Being able to see through the mist and fog of these modern times is not easy. Fortunately, some men and women have that prophetic gift. G. K. Chesterton was one of those.
Chesterton and the Men Of Issachar
July 22, 2009
Gilbert Keith Chesterton had (1874 - 1936) had style, wit, and an individualistic flair that surfaced on every page of his writing. For instance.....
"Thieves respect property. They merely wish the property to become their property that they may more perfectly respect it."
He was also somewhat of a prophet. In discussing the contributions of the famous English playwright George Bernard Shaw, he made the following observations about the times we live in:
You are free in our time to say that God does not exist; you are free to say that He exists and is evil; you are free to say (like poor Renan) that He would like to exist if He could.
You may talk of God as a metaphor or a mystification; you may water Him down with gallons of long words, or boil Him to the rags of metaphysics; and it is not merely that nobody punishes, but nobody protests.

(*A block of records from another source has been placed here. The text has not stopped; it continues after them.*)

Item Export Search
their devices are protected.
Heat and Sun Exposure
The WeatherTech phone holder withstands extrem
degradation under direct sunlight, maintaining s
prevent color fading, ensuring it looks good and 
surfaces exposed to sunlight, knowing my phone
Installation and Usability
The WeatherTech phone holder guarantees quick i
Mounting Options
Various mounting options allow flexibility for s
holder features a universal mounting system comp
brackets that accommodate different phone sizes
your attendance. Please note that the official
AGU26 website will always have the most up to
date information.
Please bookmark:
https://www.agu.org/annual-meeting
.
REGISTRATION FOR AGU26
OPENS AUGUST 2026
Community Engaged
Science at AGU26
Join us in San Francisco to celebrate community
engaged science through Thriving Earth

But if you speak of God as a fact, as a thing like a tiger, as a reason for changing one's conduct, then the modern world will stop you if it can. We are long past talking about whether an unbeliever should be punished for being irreverent. It is now thought irreverent to be a believer.
I know it is all very strange. From the height of 800 years ago, or of 800 years hence, our age must look incredibly odd. We call the 12th Century ascetic. We call our own time hedonist and full of praise and pleasure. But in the ascetic age the love of life was evident and enormous, so that it had to be restrained.

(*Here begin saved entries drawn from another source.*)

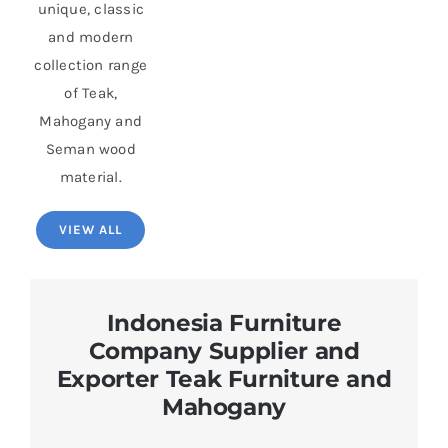
unique, classic
and modern
collection range
of Teak,
Mahogany and
Seman wood
material.
VIEW ALL
Indonesia Furniture
Company Supplier and
Exporter Teak Furniture and
Mahogany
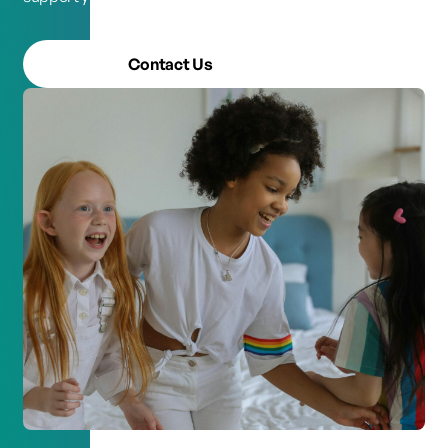
Contact Us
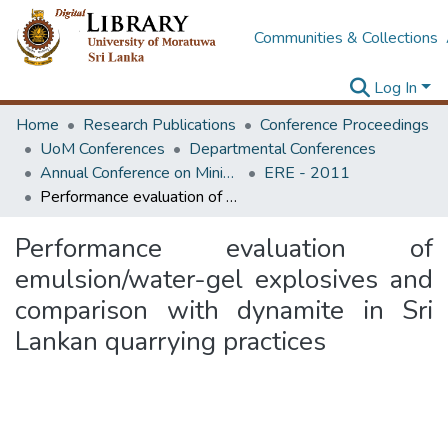
Communities & Collections
Log In
Home
Research Publications
Conference Proceedings
UoM Conferences
Departmental Conferences
Annual Conference on Mining for Sustainable Development
ERE - 2011
Performance evaluation of emulsion/water-gel explosives and comparison with dynamite in Sri Lankan quarrying practices
Performance evaluation of
emulsion/water-gel explosives and
comparison with dynamite in Sri
Lankan quarrying practices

In an hedonist age pleasure has always sunk low, so that it has to be encouraged. How high the sea of human happiness rose in the Middle Ages, we now only know by the colossal walls they built to keep it in bounds.
How low human happiness sank in the 20th Century our children will only know by these extraordinary modern books, which tell people that it is a duty to be cheerful and that life is not so bad after all.
Humanity never produces optimists till it has ceased to produce happy men.